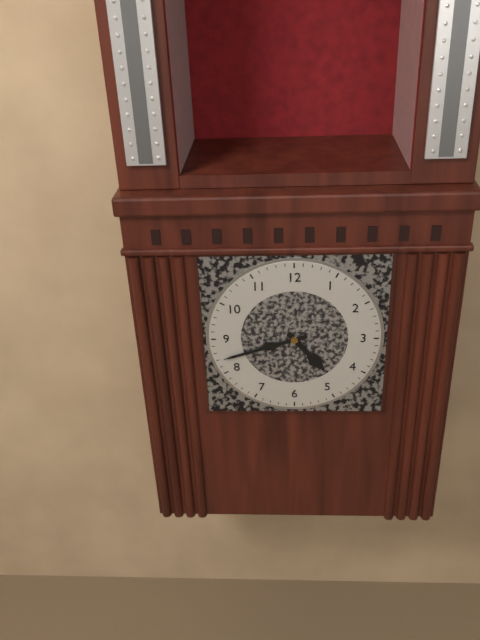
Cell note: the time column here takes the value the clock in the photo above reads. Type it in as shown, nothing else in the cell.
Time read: 4:42
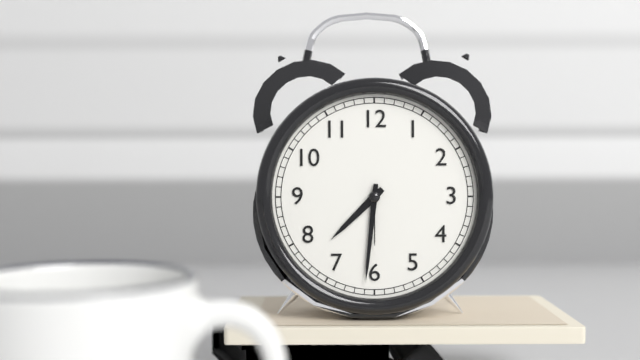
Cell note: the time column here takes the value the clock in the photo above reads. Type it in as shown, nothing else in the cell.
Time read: 7:31:30
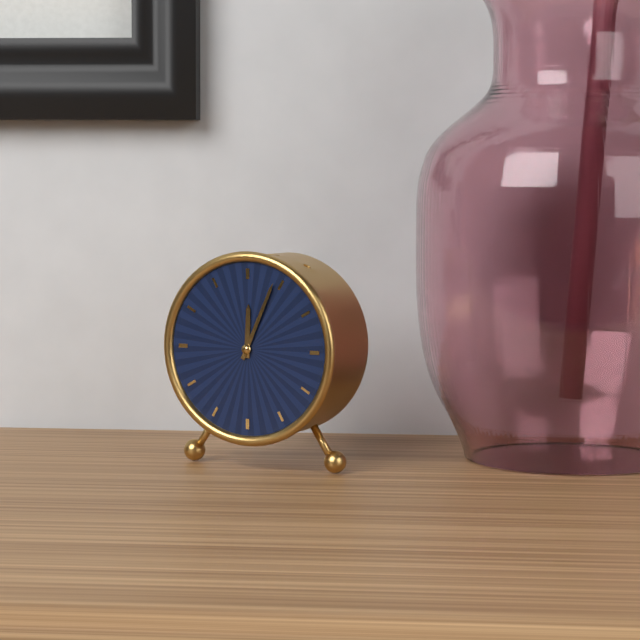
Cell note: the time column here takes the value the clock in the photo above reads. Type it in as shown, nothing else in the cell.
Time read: 12:04
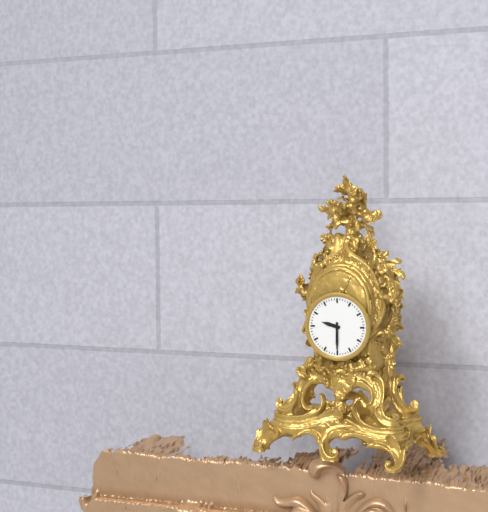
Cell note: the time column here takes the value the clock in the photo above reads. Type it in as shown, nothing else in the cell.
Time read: 9:30
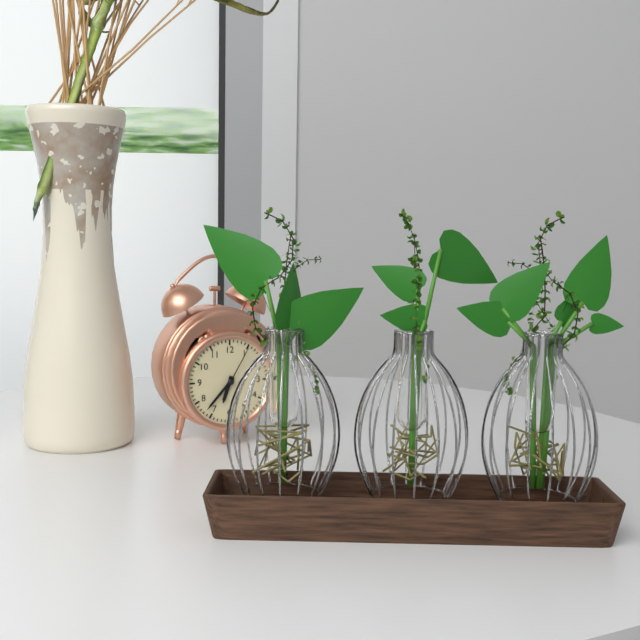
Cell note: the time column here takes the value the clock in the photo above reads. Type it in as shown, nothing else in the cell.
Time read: 6:37
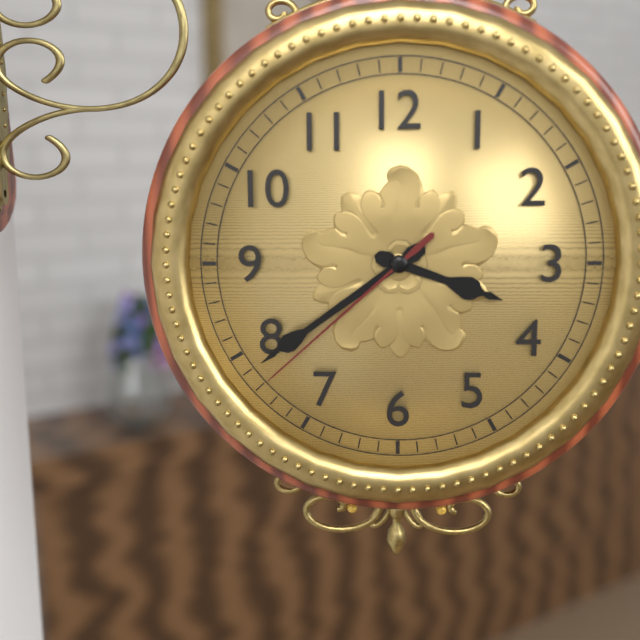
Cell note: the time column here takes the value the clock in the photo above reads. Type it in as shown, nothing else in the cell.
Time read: 3:39:38
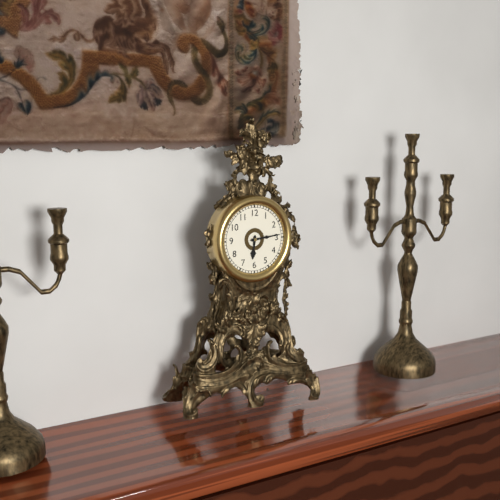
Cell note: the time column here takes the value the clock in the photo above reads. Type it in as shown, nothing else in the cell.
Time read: 6:14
----------
AIM:
Reproduce all of the material above word for word, leaving out the pictures.

EXPECTED ANSWER:
Cell note: the time column here takes the value the clock in the photo above reads. Type it in as shown, nothing else in the cell.
Time read: 4:42
Cell note: the time column here takes the value the clock in the photo above reads. Type it in as shown, nothing else in the cell.
Time read: 7:31:30
Cell note: the time column here takes the value the clock in the photo above reads. Type it in as shown, nothing else in the cell.
Time read: 12:04
Cell note: the time column here takes the value the clock in the photo above reads. Type it in as shown, nothing else in the cell.
Time read: 9:30
Cell note: the time column here takes the value the clock in the photo above reads. Type it in as shown, nothing else in the cell.
Time read: 6:37
Cell note: the time column here takes the value the clock in the photo above reads. Type it in as shown, nothing else in the cell.
Time read: 3:39:38
Cell note: the time column here takes the value the clock in the photo above reads. Type it in as shown, nothing else in the cell.
Time read: 6:14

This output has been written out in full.